В следующем, 1960 году Нуреев танцевал цирюльника Базиля в «Дон Кихоте» А. Ф. Минкуса, также он вводился на роль принца Дезире в «Спящей красавице» П. И. Чайковского; оба балета в постановке великого Мариуса Петипа.
Рудольф не переставал удивлять публику. В последнем акте «Баядерки» (роль воина Солора, влюбленного в танцовщицу Никию) он исполняет знаменитые двойные ассамбле {42}, а в вариации второго акта «Жизели» — бесподобные антраша сис {43}. Эти нововведения вызвали бешеную ярость многочисленных пуристов Кировского, вынужденных признать, однако, что Нуреев — Солор и Нуреев — Альбер на сцене весьма убедителен.
Нуреев внес в Кировский театр еще одно фундаментальное новшество: он танцевал на очень высоких полупуантах. (До него мужчины пользовались четвертью пуантов.) Рудольф понимал, что так удлиняет свою фигуру (от природы у него были коротковатые ноги).
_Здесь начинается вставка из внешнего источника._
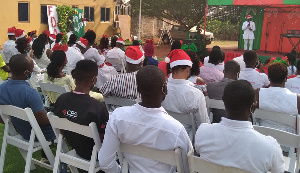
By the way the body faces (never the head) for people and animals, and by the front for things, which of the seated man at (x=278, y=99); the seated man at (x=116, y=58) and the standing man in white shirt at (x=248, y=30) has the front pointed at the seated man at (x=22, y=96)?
the standing man in white shirt

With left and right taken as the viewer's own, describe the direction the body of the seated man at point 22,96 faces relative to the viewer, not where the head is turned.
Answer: facing away from the viewer and to the right of the viewer

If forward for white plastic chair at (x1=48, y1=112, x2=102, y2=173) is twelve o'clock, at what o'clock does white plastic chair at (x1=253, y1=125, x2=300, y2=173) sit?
white plastic chair at (x1=253, y1=125, x2=300, y2=173) is roughly at 2 o'clock from white plastic chair at (x1=48, y1=112, x2=102, y2=173).

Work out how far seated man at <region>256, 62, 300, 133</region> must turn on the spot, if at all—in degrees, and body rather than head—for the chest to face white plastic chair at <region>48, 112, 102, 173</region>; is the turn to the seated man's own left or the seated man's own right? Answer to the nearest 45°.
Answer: approximately 135° to the seated man's own left

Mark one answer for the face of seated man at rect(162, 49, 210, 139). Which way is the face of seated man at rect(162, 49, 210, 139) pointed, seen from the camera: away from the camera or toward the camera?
away from the camera

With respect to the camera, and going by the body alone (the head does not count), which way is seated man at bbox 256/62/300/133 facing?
away from the camera

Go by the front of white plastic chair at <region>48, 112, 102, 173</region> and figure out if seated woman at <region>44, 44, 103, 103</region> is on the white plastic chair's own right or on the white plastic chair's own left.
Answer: on the white plastic chair's own left

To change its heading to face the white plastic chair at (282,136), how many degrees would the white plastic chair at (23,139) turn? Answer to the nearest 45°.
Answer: approximately 90° to its right

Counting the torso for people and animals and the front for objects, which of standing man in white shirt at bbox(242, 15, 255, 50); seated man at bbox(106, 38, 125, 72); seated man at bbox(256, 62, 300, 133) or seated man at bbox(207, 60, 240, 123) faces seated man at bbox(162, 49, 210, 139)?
the standing man in white shirt

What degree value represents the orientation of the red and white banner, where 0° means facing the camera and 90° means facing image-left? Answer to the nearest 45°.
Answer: approximately 0°

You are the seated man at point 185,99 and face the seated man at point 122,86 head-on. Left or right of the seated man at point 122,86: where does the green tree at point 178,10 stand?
right

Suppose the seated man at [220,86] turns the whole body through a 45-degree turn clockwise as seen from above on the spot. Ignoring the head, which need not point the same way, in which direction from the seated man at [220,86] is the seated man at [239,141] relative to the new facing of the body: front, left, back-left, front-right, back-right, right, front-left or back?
right

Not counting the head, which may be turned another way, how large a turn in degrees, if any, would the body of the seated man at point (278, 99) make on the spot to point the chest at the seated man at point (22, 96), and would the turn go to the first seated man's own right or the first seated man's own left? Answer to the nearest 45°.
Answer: approximately 90° to the first seated man's own left

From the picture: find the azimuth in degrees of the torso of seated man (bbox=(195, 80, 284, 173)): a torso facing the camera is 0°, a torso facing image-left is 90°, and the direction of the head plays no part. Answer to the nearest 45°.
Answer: approximately 180°

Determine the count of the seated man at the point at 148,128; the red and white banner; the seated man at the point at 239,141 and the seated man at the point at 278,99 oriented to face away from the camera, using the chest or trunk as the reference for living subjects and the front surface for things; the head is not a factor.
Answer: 3

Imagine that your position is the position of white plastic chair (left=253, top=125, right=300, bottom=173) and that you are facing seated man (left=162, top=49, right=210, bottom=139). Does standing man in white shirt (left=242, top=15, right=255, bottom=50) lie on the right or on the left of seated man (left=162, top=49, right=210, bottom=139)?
right
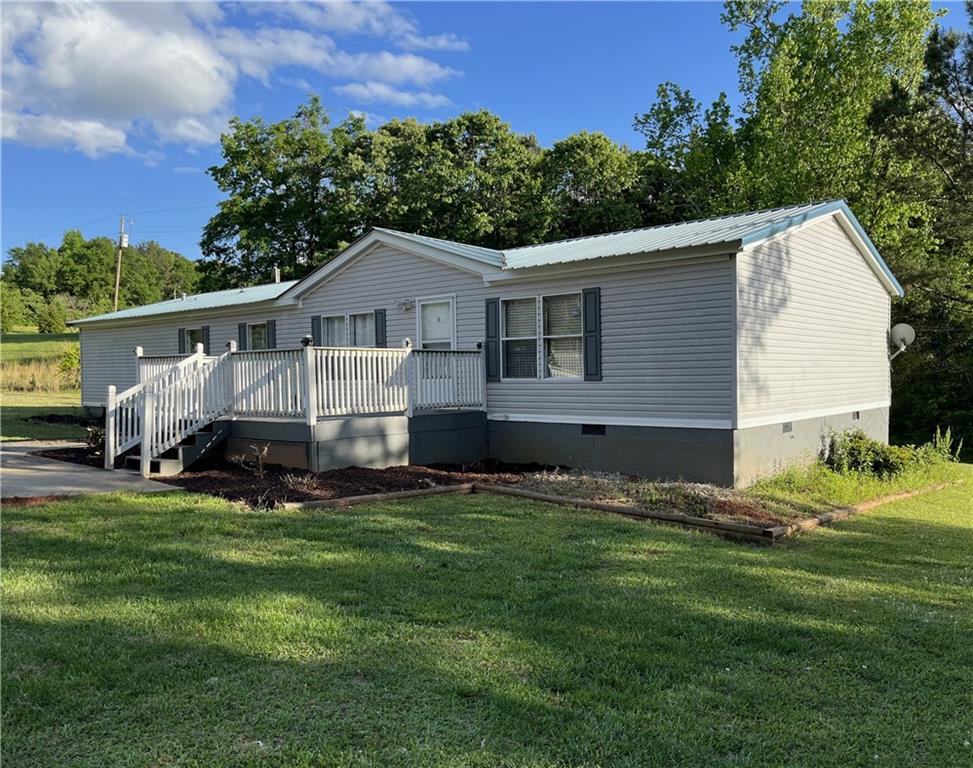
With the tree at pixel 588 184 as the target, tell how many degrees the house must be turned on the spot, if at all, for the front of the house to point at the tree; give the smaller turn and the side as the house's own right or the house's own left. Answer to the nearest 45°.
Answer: approximately 135° to the house's own right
Остается добавить, что новая манера танцевать моментально была перехвачена соперниками.
В своем артистическом диссидентстве Нуреев пошел еще дальше: он кардинально изменил сценический костюм. До него мужчины обычно танцевали в штанишках, скрывающих промежность. И вот однажды вечером без всякого предупреждения (об этом знал только костюмер) на сцену вышел Базиль, романтический герой «Дон Кихота», одетый… в обтягивающее трико, что многим показалось совершенно неприличным. За кулисами поднялась паника. Нурееву велели одеться, но он отказался и… выиграл партию. Очень скоро все поняли, что молодой танцовщик был прав: в трико бедра освобождаются, что позволяет без искусственных затруднений выполнять сложные движения, ноги кажутся длиннее… Нижинский, допустивший подобную провокацию, в 1911 году был изгнан из Мариинского театра, но Рудольфа Нуреева никто и не думал выгонять.
Известно, что для «Жизели» Нуреев сам подбирал варианты костюмов. Воспользовавшись фотографиями из профессиональных западных журналов, он набросал камзол для Альбера и показал свой рисунок главному костюмеру Кировского театра. Пожелания танцовщика были учтены. В «Баядерке» он отказался от индийских шароваров, стилизованных, но тяжелых, и в третьем акте, когда Солор, забываясь сном, видит погибшую Никию, предстал в трико и ярко‑синей тунике, полностью открывающей бедра{44}. «На сцене он создавал впечатление полета сквозь тени», — вспоминала его Никия, Ольга Моисеева.
Вполне логично, что молодая звезда Кировского готов отстаивать собственное правило: артист не должен механически исполнять предложенный ему рисунок роли — роль следует проживать, только в этом случае можно добиться успеха. Никто не мог помешать ему ввести новые па или модернизировать существующие, если это, конечно, не нарушало стилистику роли. В Кировском, где неукоснительно следовали традиции, подобный демарш не мог пройти незамеченным.